Thankfully, there is hope for a better quality of life thanks to a drug that the Food and Drug Administration just approved.
In 2014, people all over the world joined in on the ALS ice bucket challenge. It raised $115 million in donations, according to the ALS Association.
CEO Calaneet Balas says that money is what funded the research for a new FDA-approved ALS treatment.
"It's a big day," Balas said. "It's a really big victory for this community."
ALS, also known as Amyotrophic Lateral Sclerosis or Lou Gehrig's disease, is a terminal, progressive neurodegenerative disease. Mark Weston was diagnosed in 2019.
"People lose the ability to move their muscles," Balas said. "So that might be you can't walk. Then eventually, maybe you can't use your arms, you can't use your fingers, you can't speak, you can't swallow. Eventually, you can't breathe on your own, and then you pass away."
However, a new treatment called RELYVRIO was shown in clinical trials to slow the progression of the disease and extend life.
"This might buy some people some time," Weston said. "So that if you extend your life by five months or six months, or maybe a year, maybe another drug will come along that might be a more effective treatment."
Weston says RELYVRIO is one of three FDA-approved treatments now on the market. He's currently taking pills for a different treatment that's also intended to prolong his life.
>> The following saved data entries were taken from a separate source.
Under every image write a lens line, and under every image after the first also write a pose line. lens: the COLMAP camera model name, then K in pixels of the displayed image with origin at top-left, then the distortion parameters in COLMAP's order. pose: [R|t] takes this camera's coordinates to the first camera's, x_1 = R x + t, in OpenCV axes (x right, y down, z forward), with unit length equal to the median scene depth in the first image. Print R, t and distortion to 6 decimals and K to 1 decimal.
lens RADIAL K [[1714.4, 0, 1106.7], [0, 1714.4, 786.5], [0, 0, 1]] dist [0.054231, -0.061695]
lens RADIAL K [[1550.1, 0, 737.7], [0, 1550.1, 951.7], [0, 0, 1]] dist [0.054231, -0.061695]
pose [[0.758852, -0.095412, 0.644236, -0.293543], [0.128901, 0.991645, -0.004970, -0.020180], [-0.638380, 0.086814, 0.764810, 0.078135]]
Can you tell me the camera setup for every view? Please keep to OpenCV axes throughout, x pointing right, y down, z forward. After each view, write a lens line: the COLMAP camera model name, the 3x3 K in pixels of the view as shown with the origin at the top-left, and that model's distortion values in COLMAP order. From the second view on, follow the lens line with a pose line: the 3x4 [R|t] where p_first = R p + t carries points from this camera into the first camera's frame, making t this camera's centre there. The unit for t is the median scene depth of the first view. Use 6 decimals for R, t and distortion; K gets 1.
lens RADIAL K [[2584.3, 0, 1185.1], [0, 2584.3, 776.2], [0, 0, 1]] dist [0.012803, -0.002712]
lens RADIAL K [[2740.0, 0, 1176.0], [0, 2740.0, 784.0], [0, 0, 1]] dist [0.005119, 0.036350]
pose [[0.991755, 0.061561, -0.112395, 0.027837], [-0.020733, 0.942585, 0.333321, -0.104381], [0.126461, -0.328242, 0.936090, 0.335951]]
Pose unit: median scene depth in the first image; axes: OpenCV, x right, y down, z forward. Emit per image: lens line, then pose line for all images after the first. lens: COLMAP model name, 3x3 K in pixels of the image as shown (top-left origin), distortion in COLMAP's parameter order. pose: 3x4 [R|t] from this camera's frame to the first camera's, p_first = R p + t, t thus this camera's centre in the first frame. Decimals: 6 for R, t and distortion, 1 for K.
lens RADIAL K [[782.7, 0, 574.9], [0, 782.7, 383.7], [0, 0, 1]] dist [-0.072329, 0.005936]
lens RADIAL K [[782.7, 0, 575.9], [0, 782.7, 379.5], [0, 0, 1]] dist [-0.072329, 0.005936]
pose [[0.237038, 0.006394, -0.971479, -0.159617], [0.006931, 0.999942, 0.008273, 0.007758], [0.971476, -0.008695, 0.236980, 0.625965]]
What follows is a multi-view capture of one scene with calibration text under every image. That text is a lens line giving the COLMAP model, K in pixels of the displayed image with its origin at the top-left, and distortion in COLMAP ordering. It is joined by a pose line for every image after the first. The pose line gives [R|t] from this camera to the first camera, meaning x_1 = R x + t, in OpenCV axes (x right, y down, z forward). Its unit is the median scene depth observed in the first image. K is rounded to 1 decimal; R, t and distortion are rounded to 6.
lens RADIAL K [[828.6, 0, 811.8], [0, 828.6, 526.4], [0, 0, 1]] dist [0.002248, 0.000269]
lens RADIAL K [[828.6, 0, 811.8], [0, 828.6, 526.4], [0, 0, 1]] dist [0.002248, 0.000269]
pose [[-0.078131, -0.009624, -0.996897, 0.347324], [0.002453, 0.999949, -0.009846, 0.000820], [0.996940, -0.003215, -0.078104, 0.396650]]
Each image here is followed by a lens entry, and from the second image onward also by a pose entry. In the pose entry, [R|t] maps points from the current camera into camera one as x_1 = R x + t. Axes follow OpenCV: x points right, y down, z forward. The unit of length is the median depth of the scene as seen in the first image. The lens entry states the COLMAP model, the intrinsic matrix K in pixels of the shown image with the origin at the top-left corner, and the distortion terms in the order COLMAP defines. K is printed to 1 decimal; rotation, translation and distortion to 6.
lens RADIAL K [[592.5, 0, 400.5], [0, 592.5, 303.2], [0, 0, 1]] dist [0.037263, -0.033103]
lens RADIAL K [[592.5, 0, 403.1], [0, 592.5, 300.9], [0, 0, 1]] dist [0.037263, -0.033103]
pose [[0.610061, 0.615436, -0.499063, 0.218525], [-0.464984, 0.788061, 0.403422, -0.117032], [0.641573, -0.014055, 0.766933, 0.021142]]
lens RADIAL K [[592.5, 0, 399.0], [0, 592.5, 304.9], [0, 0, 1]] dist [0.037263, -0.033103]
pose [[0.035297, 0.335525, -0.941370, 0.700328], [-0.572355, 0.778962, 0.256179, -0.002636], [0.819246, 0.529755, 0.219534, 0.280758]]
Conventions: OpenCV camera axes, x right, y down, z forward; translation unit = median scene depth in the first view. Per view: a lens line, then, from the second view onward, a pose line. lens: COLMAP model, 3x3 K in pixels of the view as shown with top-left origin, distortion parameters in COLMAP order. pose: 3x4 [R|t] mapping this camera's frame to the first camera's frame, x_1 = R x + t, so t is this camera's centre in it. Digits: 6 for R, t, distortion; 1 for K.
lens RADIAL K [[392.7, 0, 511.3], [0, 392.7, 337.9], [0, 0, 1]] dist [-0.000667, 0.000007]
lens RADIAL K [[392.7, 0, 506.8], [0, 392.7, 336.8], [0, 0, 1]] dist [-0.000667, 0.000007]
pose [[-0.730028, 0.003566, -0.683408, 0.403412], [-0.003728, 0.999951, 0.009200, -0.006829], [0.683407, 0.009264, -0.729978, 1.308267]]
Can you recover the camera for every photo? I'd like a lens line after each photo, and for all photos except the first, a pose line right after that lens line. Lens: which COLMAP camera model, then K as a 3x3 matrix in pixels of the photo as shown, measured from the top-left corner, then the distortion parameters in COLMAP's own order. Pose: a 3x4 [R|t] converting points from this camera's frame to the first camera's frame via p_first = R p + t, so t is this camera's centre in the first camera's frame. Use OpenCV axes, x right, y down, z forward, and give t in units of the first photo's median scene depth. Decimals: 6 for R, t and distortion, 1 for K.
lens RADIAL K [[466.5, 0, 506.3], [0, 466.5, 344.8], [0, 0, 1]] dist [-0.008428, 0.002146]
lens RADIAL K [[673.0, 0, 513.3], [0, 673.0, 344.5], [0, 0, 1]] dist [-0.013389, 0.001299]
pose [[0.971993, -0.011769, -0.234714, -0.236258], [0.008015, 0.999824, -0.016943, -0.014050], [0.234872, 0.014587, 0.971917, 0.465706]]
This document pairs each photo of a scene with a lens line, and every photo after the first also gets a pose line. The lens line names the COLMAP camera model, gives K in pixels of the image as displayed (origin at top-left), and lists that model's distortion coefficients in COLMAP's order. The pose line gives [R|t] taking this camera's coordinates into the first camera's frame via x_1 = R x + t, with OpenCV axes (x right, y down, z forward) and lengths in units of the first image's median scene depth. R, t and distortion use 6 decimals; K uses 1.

Whether or not he starts RELYVRIO, he said, will depend on his Medicare coverage.
"The company has priced it at, I believe, $13,600 a month or annually, $158,000," Weston said. "And it's all going to depend on what my insurance company decides to do."
According to pharmaceutical company Amylyx, physicians will be able to prescribe RELYVRIO immediately, and they anticipate specialty pharmacies to start to fill prescriptions and ship RELYVRIO to people living with ALS in the next four to six weeks. The company says it has been actively engaging in discussions with insurance companies to help ensure that this important therapy will be accessible to as many people living with ALS as quickly as possible.
Weston says it's not a cure but a positive step in the right direction.
"Well, I am thrilled," Weston said. "It's really exciting for people with ALS and their family members to have a third choice now."
A written statement from pharmaceutical company Amylyx said the following:
"Last week’s FDA approval of RELYVRIO is an exciting milestone for the ALS community and is a major step toward achieving Amylyx’s mission to one day end the suffering caused by neurodegenerative diseases. RELYVRIO is the first approved drug for ALS to demonstrate a statistically significant benefit in function in a clinical trial as well as an observed benefit on survival in a longer-term post hoc analysis. These robust data were published in the peer-reviewed medical journals New England Journal of Medicine, Muscle & Nerve, and the Journal of Neurology, Neurosurgery, and Psychiatry. Amylyx’s goal is that every person who is eligible for RELYVRIO will have access as quickly and efficiently as possible, as we know people with ALS and their families have no time to wait. Our teams are in place and ready to help people living with ALS gain access to this important new therapeutic option."